**やることリスト**
**A.** パチンコ機の風車についての審決から、「結論 本件審判の請求は、成り立たない。」から「ことができない旨を通知した。」までを一字も変えずに書き出して返してください。
**B.** パチンコ機の風車についての審決を、最後の文のすぐあとから書き継いでください。

--- 文書の抜粋 ---

結論 本件審判の請求は、成り立たない。 
理由
第一.手続きの経緯
本願は、平成16年11月1日の出願であって、平成20年2月20日付けで拒絶の理由が通知され、これに対し、同年4月18日付けで手続補正がなされ、同年8月6日付けで拒絶査定がなされ、これに対し、同年9月11日に拒絶査定不服の審判請求がなされるとともに、同年10月3日付け手続補正書によって明細書の一部が補正され、その後、当審において平成22年1月20日付けで、前記平成20年10月3日付けの手続補正が却下されるとともに拒絶理由が通知され、これに対し、平成22年3月1日付けで手続補正がなされたものであり、その請求項に係る発明は、上記平成22年3月1日付けで補正された明細書の記載からみて、その特許請求の範囲の請求項1に記載された次のとおりのものである。

「【請求項1】 軸筒部に軸釘を挿通して遊技盤面に取着され、前記軸筒部の外周面に三枚の羽根部が等間隔にかつ放射線状に突設され、前記遊技盤面を流下するパチンコ球を隣り合う前記羽根部間で受けて回転するパチンコ機の風車であって、
前記軸筒部の外周面に隣り合う前記各羽根部間の中間位置からずらせてかつ前記軸筒部の長手方向に沿って前記パチンコ球が当接する突条部を突設し、前記三枚の羽根部が正面Y字形となる位置で停止しているとき、前記逆ハの字状の羽根部間に受けられ該両羽根部間で前記軸筒部の上面に乗りそのままその位置で留まろうとするパチンコ球を前記突条部によりバランスを崩し他方の羽根部側よりも一方の羽根部側へ多く導くようにしたことを特徴とするパチンコ機の風車。」(以下「本願発明」という。)

第二.当審の拒絶理由の概要
当審は、上記平成22年1月20日付けの拒絶理由通知書で、本願の請求項1に係る発明は、下記の刊行物1及び2に記載された技術事項に基づいて、当業者が容易に発明をすることができたものであるから、特許法第29条第2項の規定により特許を受けることができない旨を通知した。

--- 渡された資料 ---

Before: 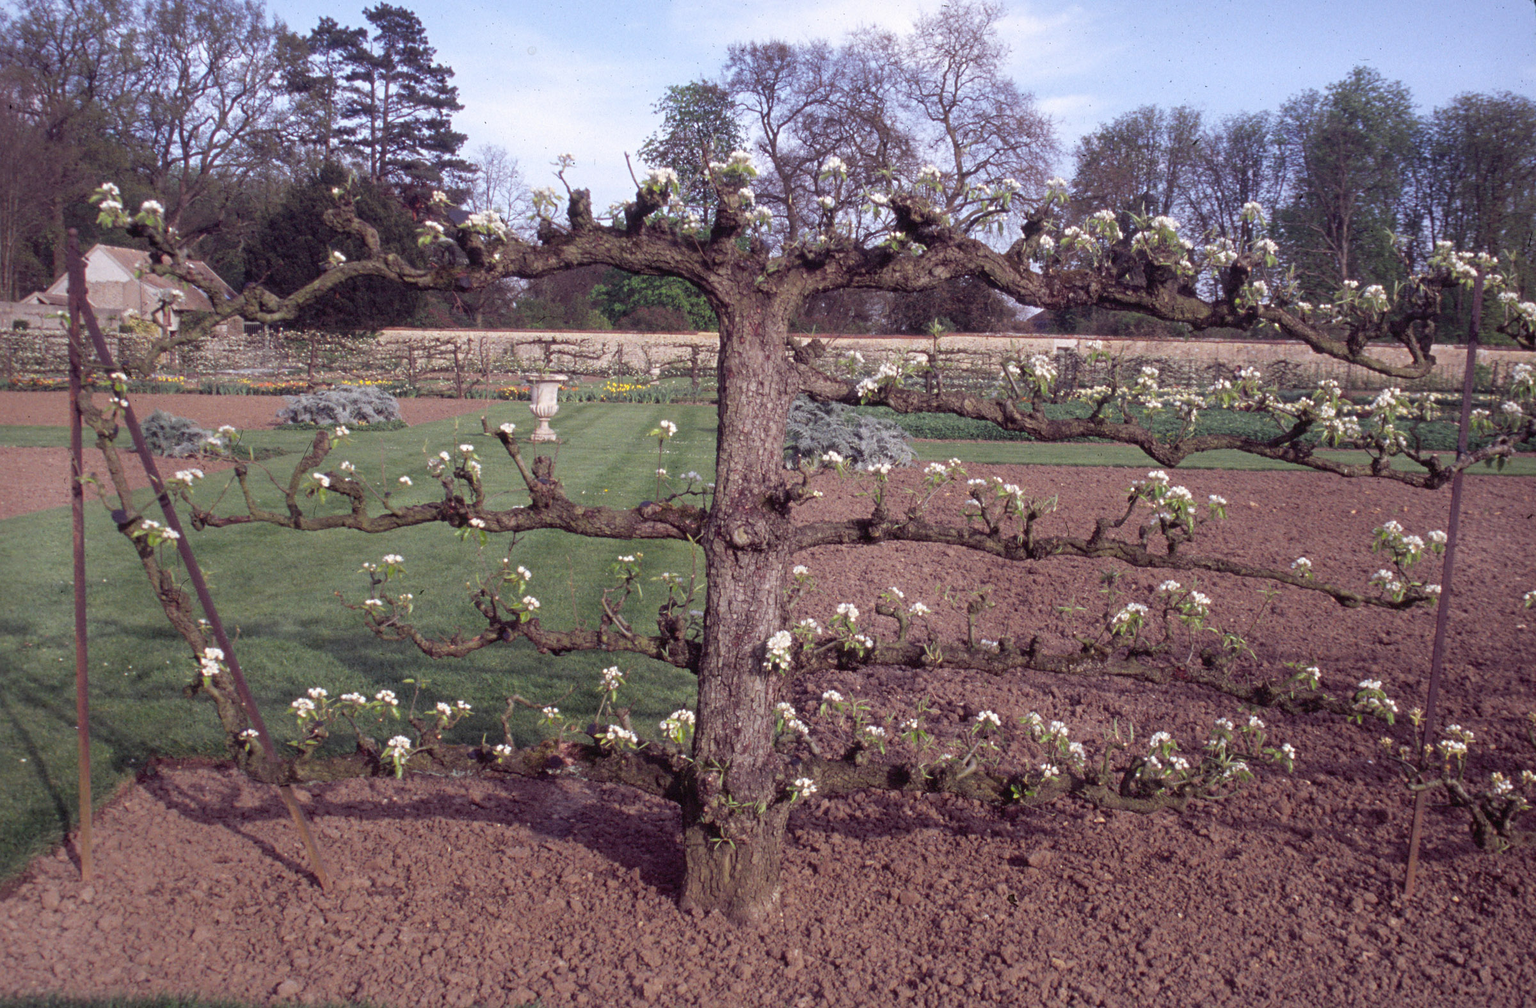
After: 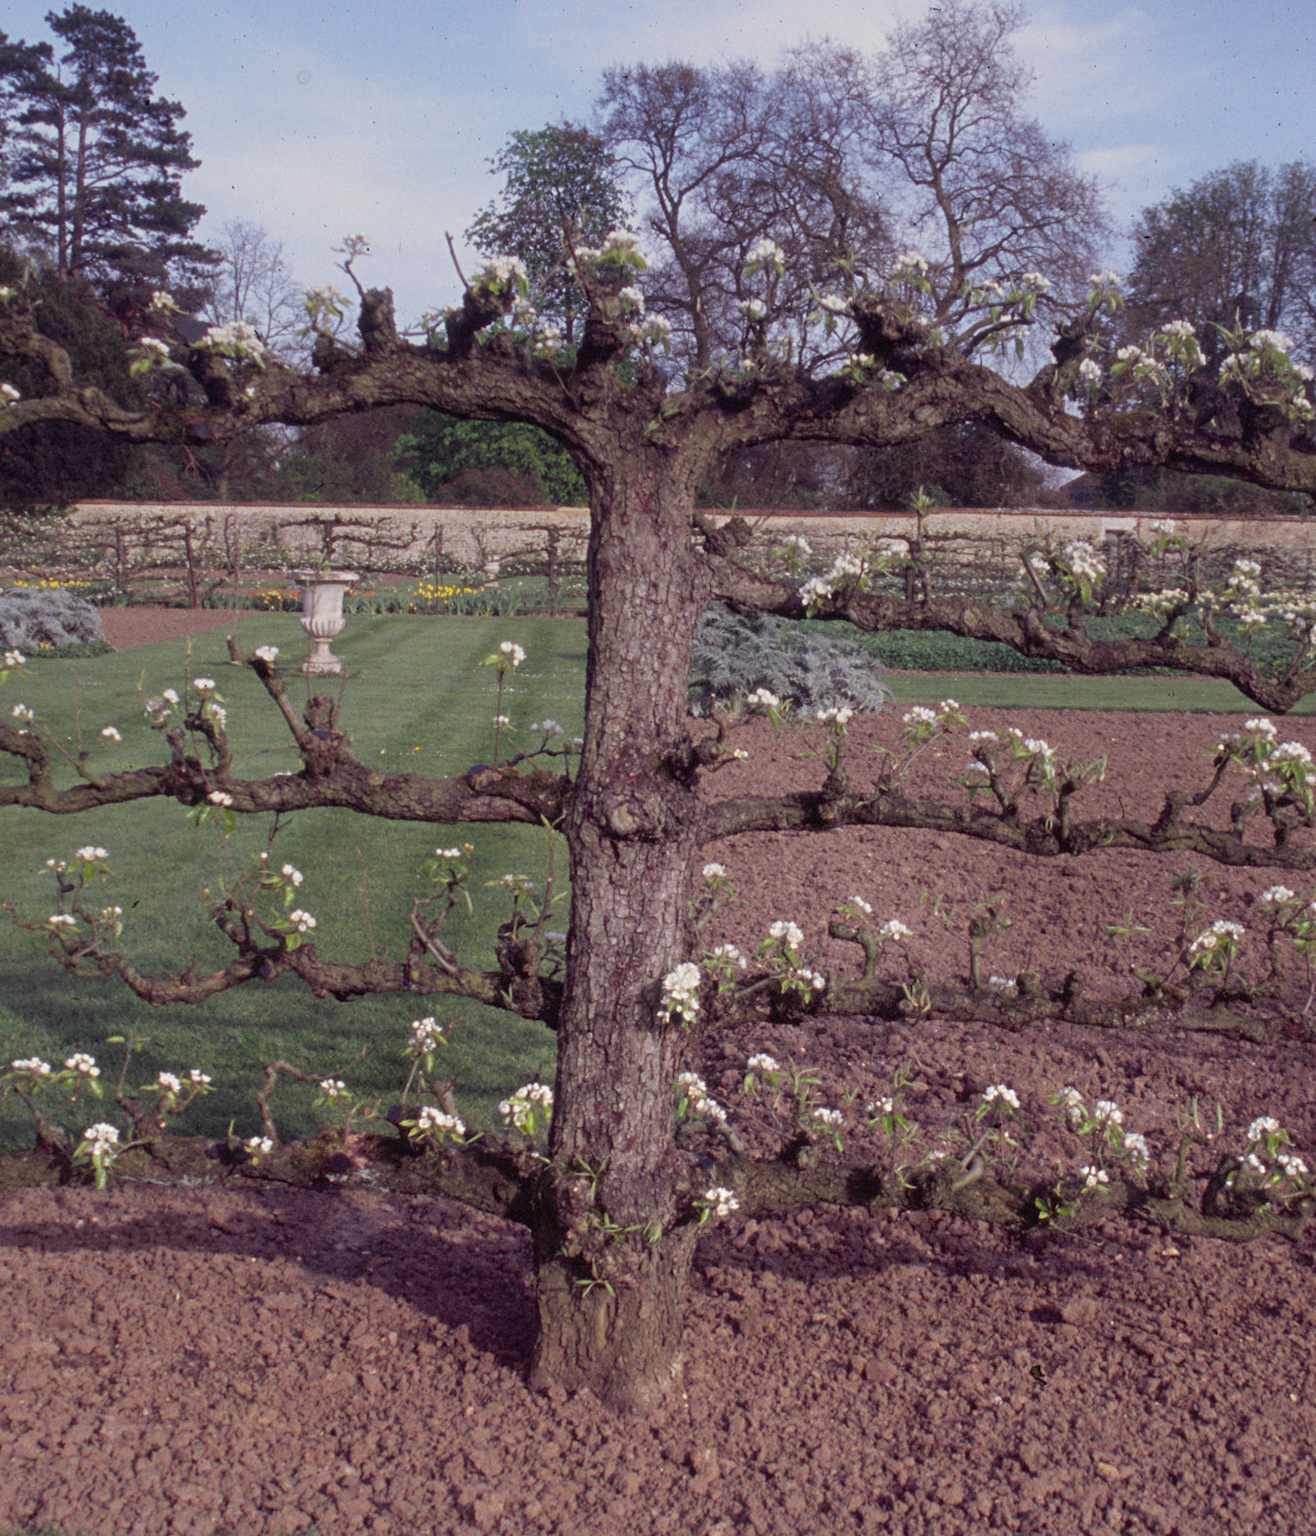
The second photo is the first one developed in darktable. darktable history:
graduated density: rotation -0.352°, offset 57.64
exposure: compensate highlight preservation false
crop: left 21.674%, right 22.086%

---
--- 渡された資料 ---

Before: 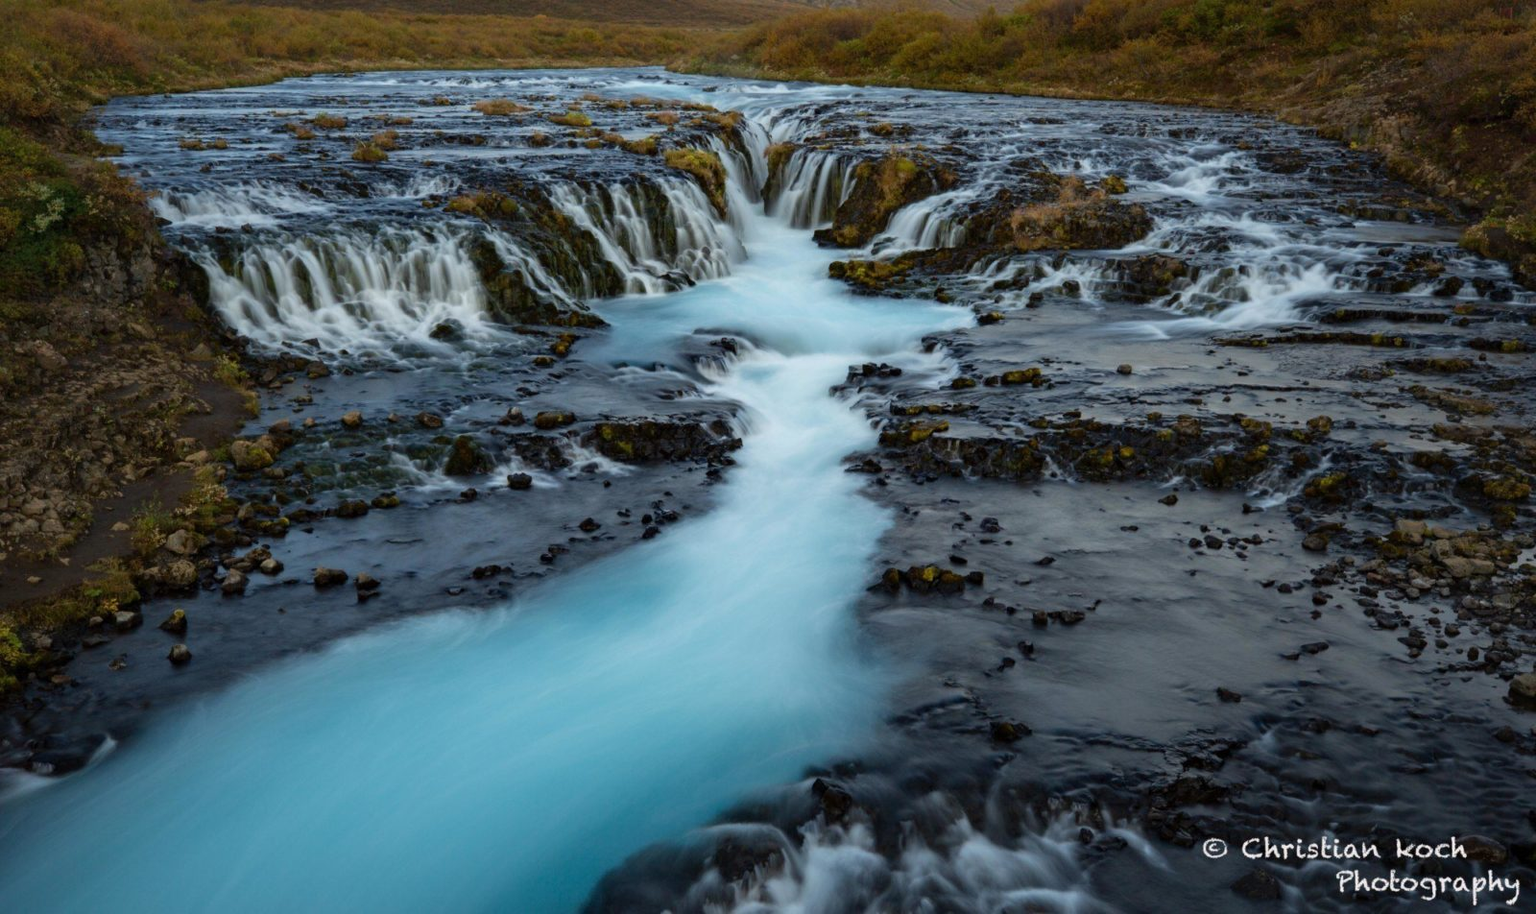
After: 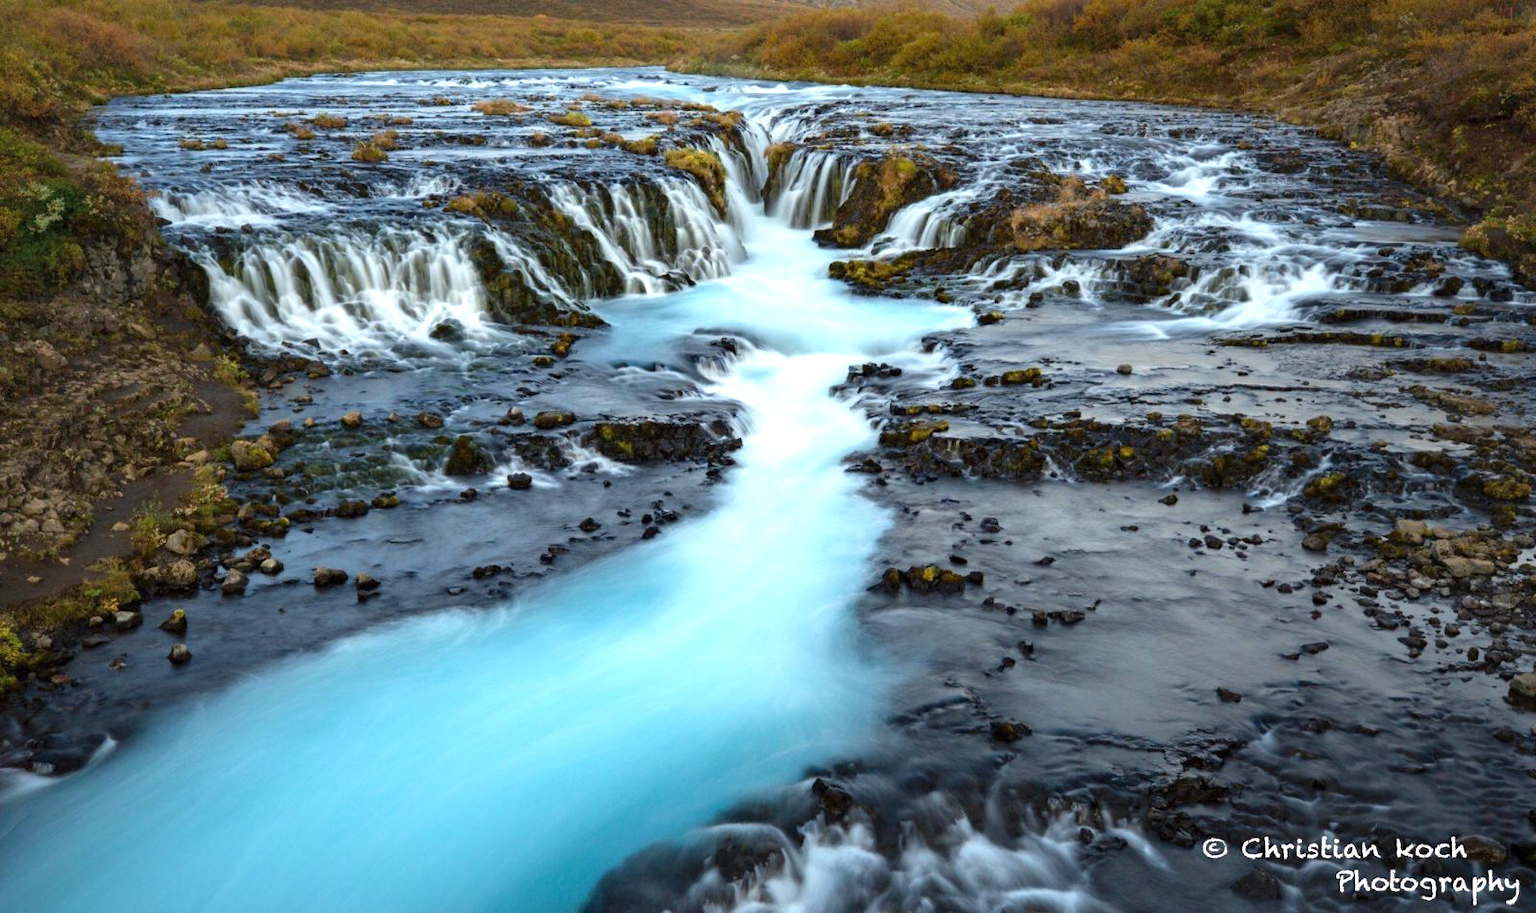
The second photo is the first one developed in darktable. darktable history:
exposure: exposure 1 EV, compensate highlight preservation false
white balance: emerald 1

---

**求める出力**
**A.**
結論 本件審判の請求は、成り立たない。 
理由
第一.手続きの経緯
本願は、平成16年11月1日の出願であって、平成20年2月20日付けで拒絶の理由が通知され、これに対し、同年4月18日付けで手続補正がなされ、同年8月6日付けで拒絶査定がなされ、これに対し、同年9月11日に拒絶査定不服の審判請求がなされるとともに、同年10月3日付け手続補正書によって明細書の一部が補正され、その後、当審において平成22年1月20日付けで、前記平成20年10月3日付けの手続補正が却下されるとともに拒絶理由が通知され、これに対し、平成22年3月1日付けで手続補正がなされたものであり、その請求項に係る発明は、上記平成22年3月1日付けで補正された明細書の記載からみて、その特許請求の範囲の請求項1に記載された次のとおりのものである。

「【請求項1】 軸筒部に軸釘を挿通して遊技盤面に取着され、前記軸筒部の外周面に三枚の羽根部が等間隔にかつ放射線状に突設され、前記遊技盤面を流下するパチンコ球を隣り合う前記羽根部間で受けて回転するパチンコ機の風車であって、
前記軸筒部の外周面に隣り合う前記各羽根部間の中間位置からずらせてかつ前記軸筒部の長手方向に沿って前記パチンコ球が当接する突条部を突設し、前記三枚の羽根部が正面Y字形となる位置で停止しているとき、前記逆ハの字状の羽根部間に受けられ該両羽根部間で前記軸筒部の上面に乗りそのままその位置で留まろうとするパチンコ球を前記突条部によりバランスを崩し他方の羽根部側よりも一方の羽根部側へ多く導くようにしたことを特徴とするパチンコ機の風車。」(以下「本願発明」という。)

第二.当審の拒絶理由の概要
当審は、上記平成22年1月20日付けの拒絶理由通知書で、本願の請求項1に係る発明は、下記の刊行物1及び2に記載された技術事項に基づいて、当業者が容易に発明をすることができたものであるから、特許法第29条第2項の規定により特許を受けることができない旨を通知した。

**B.**
第三.刊行物に記載された発明
刊行物1:昭和28年実用新案出願公告第9626号公報
刊行物2:実願昭58-130210号(実開昭60-37371号)の
マイクロフィルム
(以下、各々を「引用刊行物1」及び「引用刊行物2」ともいう。)

当審の拒絶理由通知に引用され、本願出願前に頒布された引用刊行物1(昭和28年実用新案出願公告第9626号公報)における、
(1a)公報第1頁左欄第6行乃至第10行には「本考案は弾球遊戯機に於て障碍釘と共に弾道に設けられて弾球の落下方向を変ずる風車に発射弾球の引懸りて之を落下せしめざる不都合を除去すべく提案せるものにして其構造とする所は風車の翼間に軸心よりの突起部を設けたることに在り。」と、
(1b)公報第1頁右欄第3行乃至第16行には「本考案に於ては中心を枢着すべくなせる風車6に於て弾球の衝突すべき公知の翼11間に薄き小突起12を設けたり、故に従来の風車に於て弾球を二翼間に挾み且垂直線上に位置したる場合に風車の旋回の阻止せらるるが如き欠点無く、本考案に於ては二翼11間に於て弾球は薄き突起12上に当り、何れの方向へか転ひて一の翼11を衝撃し得るを以て風車は確実に旋回せられ、以て弾球を転落せしめ得る効果あり。
登録請求の範囲
・・・半径方向へ配置せる翼11間に中心より外方へ向かへる小なる突起12を設けて成る弾球遊戯機の弾道に於ける風車の構造。」と、それぞれ記載されている。
(1c)また、風車の裏面図である【第3図】及び風車の側面図である【第4図】には、「三枚の翼11が略等間隔にかつ放射線状に突設される弾球遊戯機の風車6」及び「隣り合う各翼11間の略中間位置に軸心の長手方向に沿って突設する突起12」が示されている。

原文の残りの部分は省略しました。